_What to work on_
Exactly the lines below starting at the line with "remote control: none" and ending at the line with "tote bag: present" are wanted, with both ends included. Leave out the pictures and add no other lines.

_Extracted material_
◇ ◇ ◇ ◇ ◇ ◇ ◇

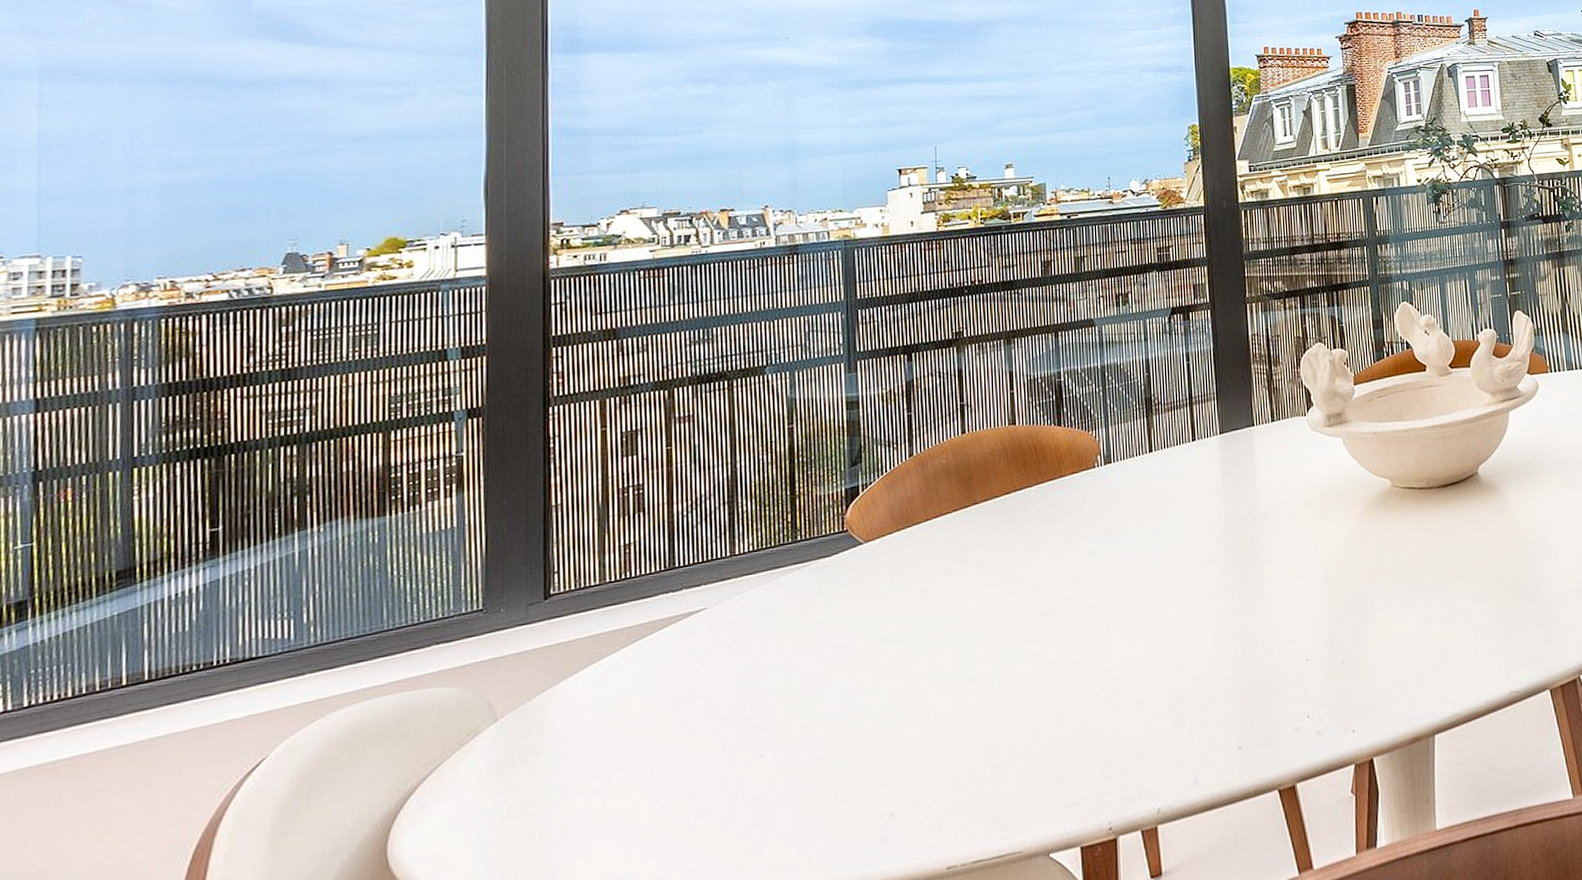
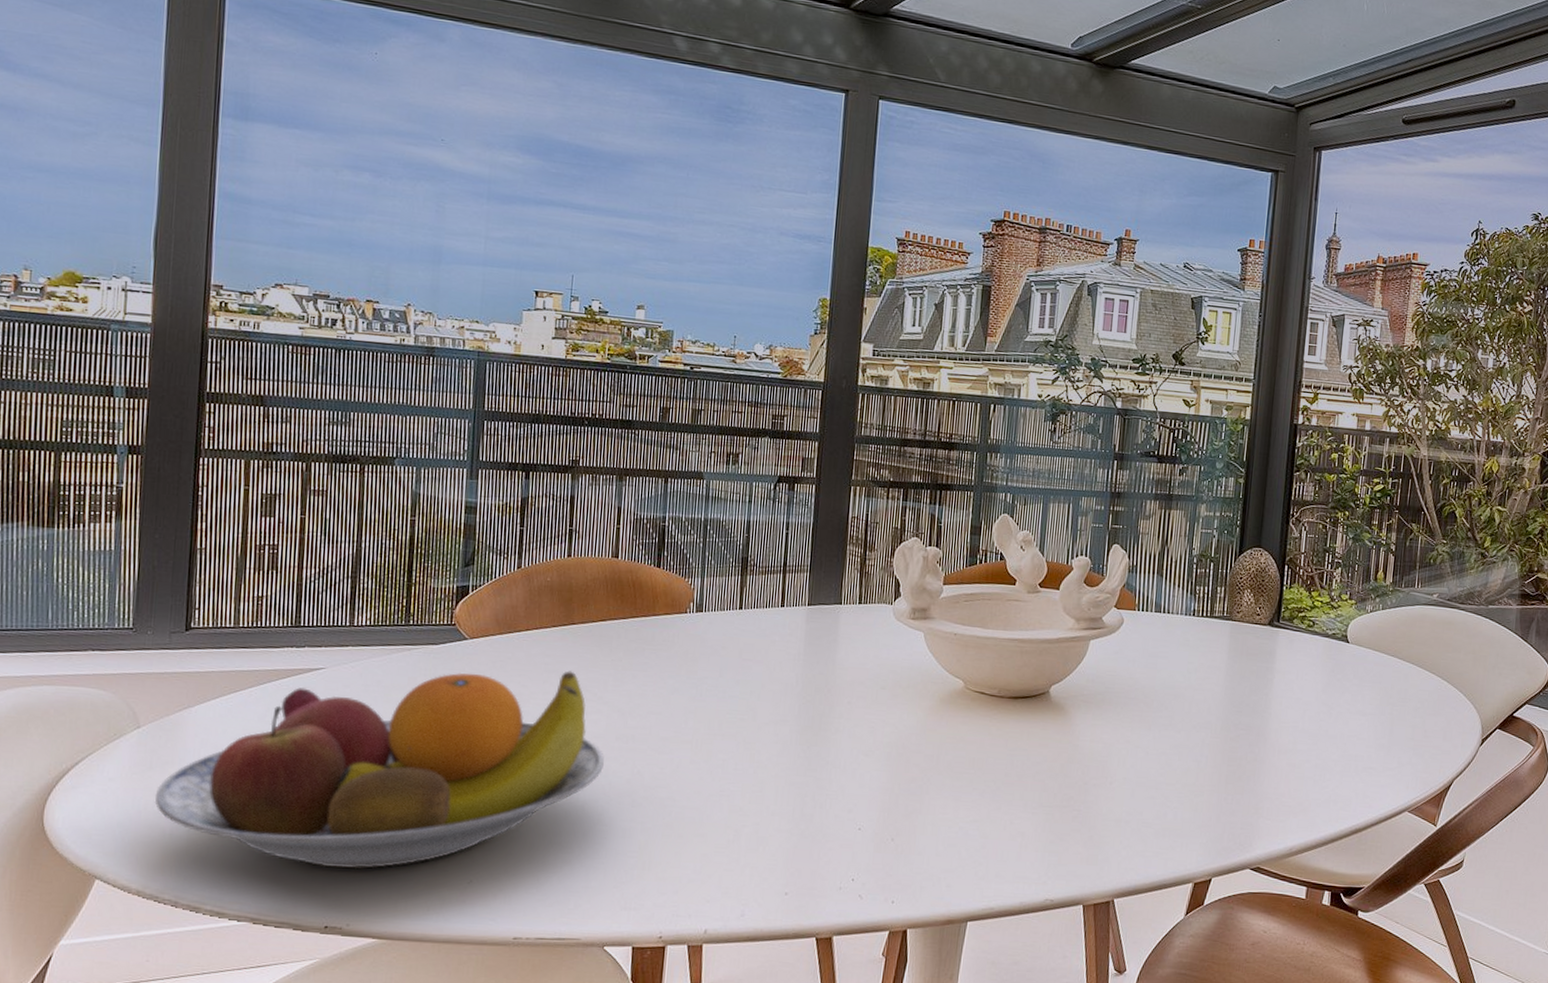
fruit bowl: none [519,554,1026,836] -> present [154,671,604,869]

◇ ◇ ◇ ◇ ◇ ◇ ◇

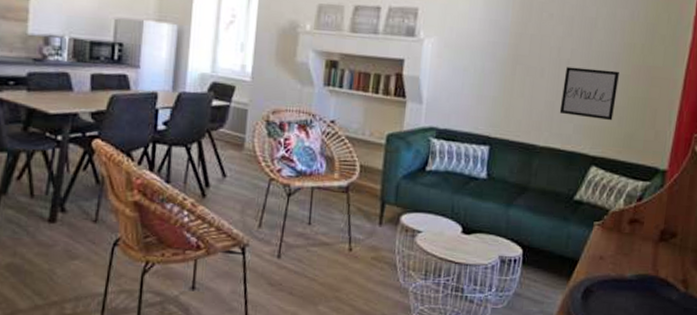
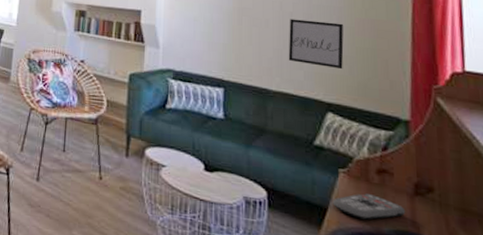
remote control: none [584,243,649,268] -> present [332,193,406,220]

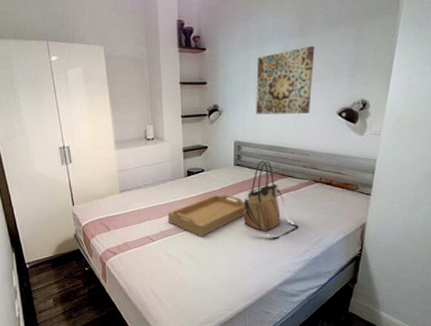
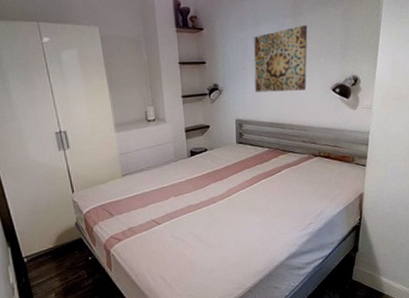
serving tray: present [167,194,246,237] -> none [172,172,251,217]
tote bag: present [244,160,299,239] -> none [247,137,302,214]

◇ ◇ ◇ ◇ ◇ ◇ ◇

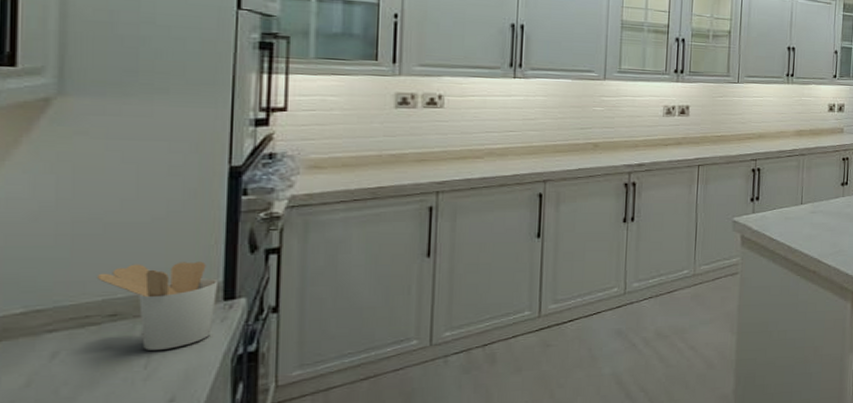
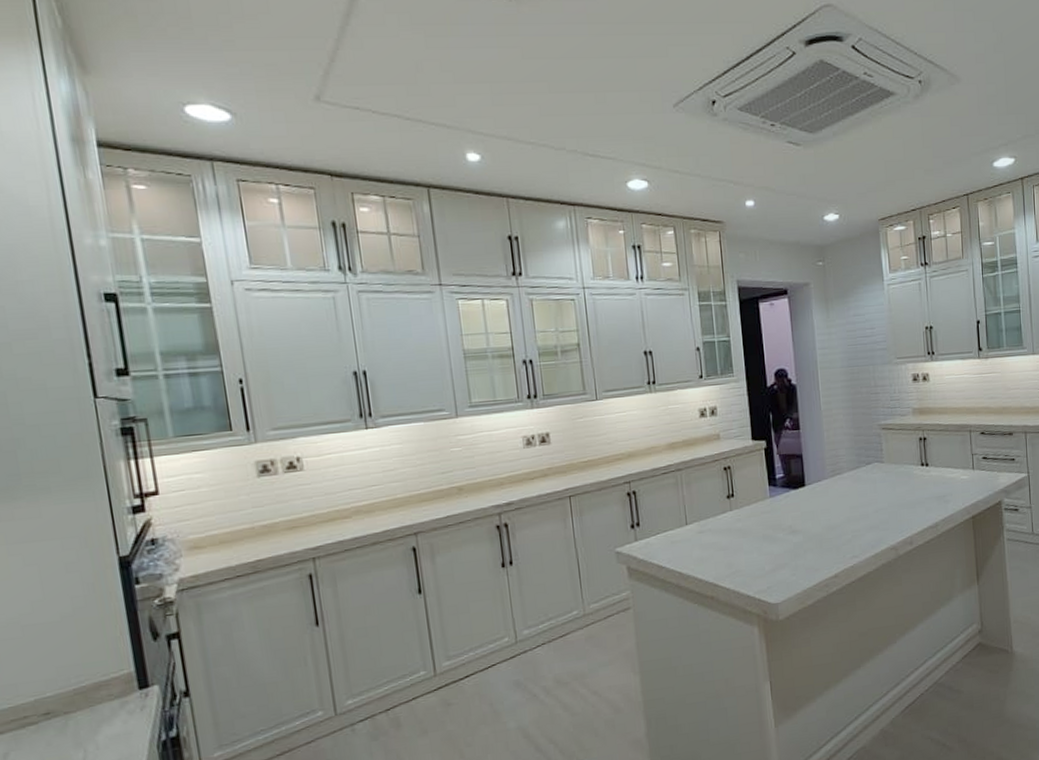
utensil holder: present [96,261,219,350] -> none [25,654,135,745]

◇ ◇ ◇ ◇ ◇ ◇ ◇

_Response for this exercise_
remote control: none [584,243,649,268] -> present [332,193,406,220]

serving tray: present [167,194,246,237] -> none [172,172,251,217]
tote bag: present [244,160,299,239] -> none [247,137,302,214]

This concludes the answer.